Jordan Ely is a numbers guy who spends most of his days crunching digits, but even the Ashland School District’s business services director has a hard time attaching hard figures to the question on everybody’s mind these days: What are the chances the park at Briscoe Elementary remains accessible to the general public after the district sells the property?
In other words, what are the chances the property, which hasn’t been used as an elementary school since it was closed in 2004, will remain, in the words of the school board, “in the public trust?”
The good news for the large faction of Ashlanders who want the 3.74-acre lot at 265 N. Main St. to remain public is, Ely likes the odds that that will happen. The bad news is Ely’s best guess comes with one massive caveat.
“I actually am really confident,” Ely said Wednesday, two days after the school board unanimously passed Resolution 2017-18 1B, agreeing to divest the property. “And if I was going to put a percentage on it — I feel like you’re backing me in a corner here — I would say the percentages I’d throw on it are 80 or 90. I think the chances are better that it will happen than it won’t, and that has to do with the really great efforts that a lot of community members have put together to let the elected officials involved in each of these entities know that this is a desire of our community that this be kept in the public trust.
“The reason that I don’t say that we have a 100 percent chance of this working out is because I do think we all need to be sensitive to the fact that the constraints that have put the school district in a position where they needed to make a decision about what to do with Briscoe are the same constraints that the city and the parks department have, which are bloating PERS liabilities and health care costs," he said.
Ely singled out the city of Ashland and the Ashland Parks and Recreation department because those two entities have emerged as the most likely buyers whose participation in a deal would result in the property remaining public. How long it will take to unload the property is difficult to predict — Ely and school board member Jim Westrick, both of whom have been authorized to negotiate on behalf of the district, say no hard deadline is in place — but roughly 19 months after a facilities committee reviewed Briscoe, the board got the ball rolling Monday by voting, according to 2017-18 1B, to “accept the recommendation of the Facilities Committee that the District no longer invest resources in Briscoe beyond maintaining the facility as necessary for the needs of the current tenants; two, the District move towards responsibly divesting the property; three, in so doing, the Board will continue to pursue opportunities for the property to remain in the public trust.”
The 5-0 vote came moments after the public comments portion of the board meeting, during which Melissa Mitchell-Hooge of Ashland Save Our Schools & Playgrounds! asked the board to consider adding a fourth point to the resolution.
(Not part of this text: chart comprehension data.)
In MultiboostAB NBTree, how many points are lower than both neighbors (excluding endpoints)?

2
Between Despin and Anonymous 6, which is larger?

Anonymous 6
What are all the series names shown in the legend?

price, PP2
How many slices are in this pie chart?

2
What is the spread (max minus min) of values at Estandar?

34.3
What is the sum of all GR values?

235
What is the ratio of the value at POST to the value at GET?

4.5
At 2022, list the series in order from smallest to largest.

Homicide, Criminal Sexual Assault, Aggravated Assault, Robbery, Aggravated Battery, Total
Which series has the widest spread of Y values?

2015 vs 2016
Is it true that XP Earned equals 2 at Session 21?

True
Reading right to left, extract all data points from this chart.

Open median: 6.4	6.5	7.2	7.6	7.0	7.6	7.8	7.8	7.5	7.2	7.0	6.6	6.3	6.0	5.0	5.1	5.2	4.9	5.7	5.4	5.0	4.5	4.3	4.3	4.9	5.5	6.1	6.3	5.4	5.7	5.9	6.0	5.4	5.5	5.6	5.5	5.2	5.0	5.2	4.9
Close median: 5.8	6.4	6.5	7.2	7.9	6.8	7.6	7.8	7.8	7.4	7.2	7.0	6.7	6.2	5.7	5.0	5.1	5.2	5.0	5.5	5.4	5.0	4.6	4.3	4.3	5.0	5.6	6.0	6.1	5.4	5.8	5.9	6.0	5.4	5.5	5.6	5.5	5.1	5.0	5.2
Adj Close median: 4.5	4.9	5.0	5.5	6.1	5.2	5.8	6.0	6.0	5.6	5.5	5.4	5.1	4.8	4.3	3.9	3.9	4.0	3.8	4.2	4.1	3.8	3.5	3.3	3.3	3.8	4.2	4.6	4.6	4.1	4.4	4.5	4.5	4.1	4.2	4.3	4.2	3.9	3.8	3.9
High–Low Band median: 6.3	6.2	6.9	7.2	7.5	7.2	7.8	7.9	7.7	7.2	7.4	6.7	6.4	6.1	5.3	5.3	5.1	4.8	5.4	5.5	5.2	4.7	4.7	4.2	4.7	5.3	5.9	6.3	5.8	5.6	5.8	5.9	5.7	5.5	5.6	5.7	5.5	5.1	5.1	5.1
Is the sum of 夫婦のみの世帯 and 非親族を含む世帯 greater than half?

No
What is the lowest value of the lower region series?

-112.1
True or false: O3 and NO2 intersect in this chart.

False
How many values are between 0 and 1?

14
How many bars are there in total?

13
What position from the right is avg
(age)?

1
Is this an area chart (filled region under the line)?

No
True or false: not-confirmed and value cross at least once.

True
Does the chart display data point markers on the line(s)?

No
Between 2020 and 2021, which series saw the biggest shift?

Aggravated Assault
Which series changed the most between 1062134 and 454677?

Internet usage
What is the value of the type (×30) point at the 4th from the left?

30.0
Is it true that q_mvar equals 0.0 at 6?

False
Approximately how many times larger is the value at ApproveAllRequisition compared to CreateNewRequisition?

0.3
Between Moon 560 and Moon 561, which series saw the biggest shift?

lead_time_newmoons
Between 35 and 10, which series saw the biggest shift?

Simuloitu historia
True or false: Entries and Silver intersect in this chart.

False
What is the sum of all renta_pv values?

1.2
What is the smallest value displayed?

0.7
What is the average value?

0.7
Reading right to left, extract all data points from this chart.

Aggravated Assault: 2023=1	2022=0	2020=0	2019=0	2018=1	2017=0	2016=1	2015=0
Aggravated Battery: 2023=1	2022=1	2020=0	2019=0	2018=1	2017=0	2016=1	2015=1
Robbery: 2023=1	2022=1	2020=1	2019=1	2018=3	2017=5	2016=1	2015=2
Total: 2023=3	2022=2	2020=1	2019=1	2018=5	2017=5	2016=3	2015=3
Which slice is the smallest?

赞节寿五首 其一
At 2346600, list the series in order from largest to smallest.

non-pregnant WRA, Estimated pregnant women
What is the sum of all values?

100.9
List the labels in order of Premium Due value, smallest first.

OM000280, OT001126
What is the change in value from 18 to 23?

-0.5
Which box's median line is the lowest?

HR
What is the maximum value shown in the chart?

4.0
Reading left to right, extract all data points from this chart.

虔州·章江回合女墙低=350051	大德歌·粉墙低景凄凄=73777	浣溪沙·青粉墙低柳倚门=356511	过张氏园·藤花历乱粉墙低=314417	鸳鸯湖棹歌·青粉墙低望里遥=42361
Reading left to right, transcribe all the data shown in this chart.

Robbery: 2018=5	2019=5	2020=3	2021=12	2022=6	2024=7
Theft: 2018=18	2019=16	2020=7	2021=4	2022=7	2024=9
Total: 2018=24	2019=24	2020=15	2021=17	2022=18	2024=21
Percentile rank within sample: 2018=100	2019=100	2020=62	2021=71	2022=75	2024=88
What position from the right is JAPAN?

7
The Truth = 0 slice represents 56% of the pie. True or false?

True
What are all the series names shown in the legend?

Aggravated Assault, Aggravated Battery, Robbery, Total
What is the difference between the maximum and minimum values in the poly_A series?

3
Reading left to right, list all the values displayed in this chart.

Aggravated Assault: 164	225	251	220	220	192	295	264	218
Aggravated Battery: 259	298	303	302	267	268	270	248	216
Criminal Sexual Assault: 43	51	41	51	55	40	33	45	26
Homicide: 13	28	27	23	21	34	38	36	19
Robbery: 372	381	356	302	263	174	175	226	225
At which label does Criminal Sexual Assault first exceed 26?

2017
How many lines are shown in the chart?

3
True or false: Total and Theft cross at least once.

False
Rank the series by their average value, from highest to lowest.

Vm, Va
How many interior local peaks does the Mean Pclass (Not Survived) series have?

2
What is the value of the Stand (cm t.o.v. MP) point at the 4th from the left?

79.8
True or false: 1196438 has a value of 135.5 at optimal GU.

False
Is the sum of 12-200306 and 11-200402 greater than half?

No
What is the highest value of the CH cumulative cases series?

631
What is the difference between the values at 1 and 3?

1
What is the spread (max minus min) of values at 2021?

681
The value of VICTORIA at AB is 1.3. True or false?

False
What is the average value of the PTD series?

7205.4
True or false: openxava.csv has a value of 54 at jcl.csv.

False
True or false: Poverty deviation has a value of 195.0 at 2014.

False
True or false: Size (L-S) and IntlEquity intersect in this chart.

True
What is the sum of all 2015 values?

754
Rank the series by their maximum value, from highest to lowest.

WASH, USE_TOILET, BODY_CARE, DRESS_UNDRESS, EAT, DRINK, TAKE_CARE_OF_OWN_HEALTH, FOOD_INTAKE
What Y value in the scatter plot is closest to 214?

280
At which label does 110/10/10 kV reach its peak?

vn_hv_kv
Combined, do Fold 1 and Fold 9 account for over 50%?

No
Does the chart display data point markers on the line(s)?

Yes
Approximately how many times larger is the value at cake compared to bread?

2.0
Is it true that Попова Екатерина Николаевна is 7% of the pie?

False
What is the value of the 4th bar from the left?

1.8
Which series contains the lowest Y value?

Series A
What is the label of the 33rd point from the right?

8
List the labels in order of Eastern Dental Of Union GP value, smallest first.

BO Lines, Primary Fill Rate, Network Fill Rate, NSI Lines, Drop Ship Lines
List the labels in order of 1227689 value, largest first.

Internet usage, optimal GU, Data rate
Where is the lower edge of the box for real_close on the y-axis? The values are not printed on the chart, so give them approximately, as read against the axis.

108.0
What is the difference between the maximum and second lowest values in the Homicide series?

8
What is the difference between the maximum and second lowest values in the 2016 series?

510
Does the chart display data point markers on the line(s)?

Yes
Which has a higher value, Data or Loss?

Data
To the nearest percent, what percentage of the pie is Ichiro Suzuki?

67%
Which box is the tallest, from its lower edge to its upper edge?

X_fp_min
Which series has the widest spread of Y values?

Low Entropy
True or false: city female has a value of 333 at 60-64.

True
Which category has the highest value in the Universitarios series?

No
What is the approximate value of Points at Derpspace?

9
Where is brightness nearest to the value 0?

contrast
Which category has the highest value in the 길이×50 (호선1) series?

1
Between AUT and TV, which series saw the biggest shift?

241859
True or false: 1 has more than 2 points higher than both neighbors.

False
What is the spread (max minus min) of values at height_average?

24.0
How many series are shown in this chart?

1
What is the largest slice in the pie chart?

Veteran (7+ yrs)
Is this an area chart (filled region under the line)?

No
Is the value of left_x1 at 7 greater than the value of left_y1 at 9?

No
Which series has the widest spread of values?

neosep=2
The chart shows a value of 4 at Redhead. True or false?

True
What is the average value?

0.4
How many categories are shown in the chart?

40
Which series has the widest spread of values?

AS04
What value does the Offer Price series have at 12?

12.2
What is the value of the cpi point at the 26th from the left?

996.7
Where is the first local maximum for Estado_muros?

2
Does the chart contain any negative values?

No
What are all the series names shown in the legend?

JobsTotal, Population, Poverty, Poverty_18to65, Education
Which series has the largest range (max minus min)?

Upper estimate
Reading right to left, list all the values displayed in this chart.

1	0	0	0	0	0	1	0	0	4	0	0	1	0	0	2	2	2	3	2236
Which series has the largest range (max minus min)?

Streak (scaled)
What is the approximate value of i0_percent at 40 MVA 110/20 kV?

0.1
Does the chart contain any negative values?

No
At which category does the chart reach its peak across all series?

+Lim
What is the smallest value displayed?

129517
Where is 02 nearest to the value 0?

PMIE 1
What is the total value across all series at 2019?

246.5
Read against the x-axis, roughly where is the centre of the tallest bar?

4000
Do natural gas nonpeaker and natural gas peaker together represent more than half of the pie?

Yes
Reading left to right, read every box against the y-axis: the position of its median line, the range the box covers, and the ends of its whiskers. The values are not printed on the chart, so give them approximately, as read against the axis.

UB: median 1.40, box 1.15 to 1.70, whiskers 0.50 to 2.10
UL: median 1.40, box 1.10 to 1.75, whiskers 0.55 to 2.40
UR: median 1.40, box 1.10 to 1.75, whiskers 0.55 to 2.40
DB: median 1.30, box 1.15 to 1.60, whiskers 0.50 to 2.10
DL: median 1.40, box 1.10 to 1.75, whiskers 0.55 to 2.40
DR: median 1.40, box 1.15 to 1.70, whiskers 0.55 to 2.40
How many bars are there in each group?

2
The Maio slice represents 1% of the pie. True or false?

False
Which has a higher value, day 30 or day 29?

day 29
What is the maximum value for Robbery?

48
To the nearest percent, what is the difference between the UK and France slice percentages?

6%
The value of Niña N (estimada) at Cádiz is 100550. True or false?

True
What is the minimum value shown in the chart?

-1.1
She said she had collected 279 digital signatures in support of the addition and later, in a public Facebook post, expressed her frustration in the result.
“They did not add our suggested edit to the resolution,” Mitchell-Hooge wrote. “They did not acknowledge or discuss the fact that 279 of us had suggested adding a 4th point to the ‘Be It Resolved’ section of the resolution that would have protected the park ... there was no discussion of the merits of the suggestion or otherwise ... it was just completely ignored. I think it's puzzling and a bit concerning. Why couldn't they back up their words with action, exactly?”
In a phone interview Wednesday, Westrick acknowledged the possibility that Briscoe will be sold to a private entity, but he said the board has made it clear from the beginning that it will explore public options first.
“No one can give guarantees, and it would be nice if we could guarantee something,” he said, “but (the resolution) is probably the closest we can come. We’re telling everybody that this is our ideal outcome, and we’re going to pursue these opportunities first.”
The board, Ely and superintendent Kelly Raymond met in executive session Tuesday. The purpose of the meeting, Westrick said, was for the board to provide guidance, particularly to Ely, regarding the parameters of any possible deal.
Ely said numbers weren’t discussed in the two-hour meeting, but priorities were. To that end, he said, the district’s approach to selling the property, which includes a 34,000-square foot building requiring more than $6.5 million in deferred maintenance, will differ from standard real estate transactions in some important ways.
“There’s been kind of murmurs around town from a very small group — at least that’s gotten back to me — that says you should just give it to the city. Well, I’ve spoken with people at the city, I’ve spoken with people at parks; I think we’re all on the same page that that’s not really an appropriate way to go about this. But at the same time, at least from my perspective, we’re not trying to make the city pay max development potential value for it or something like that.
“I do think there’s a middle ground somewhere that makes sense, where we’re honoring the intended use of the tax revenues that were collected to acquire the facility and maintain it for all these years and all that stuff, but also recognize that its future benefit to the community probably isn’t as a school. So I do think that there are some nuances to the situation that we’ll need to keep in mind," Ely said.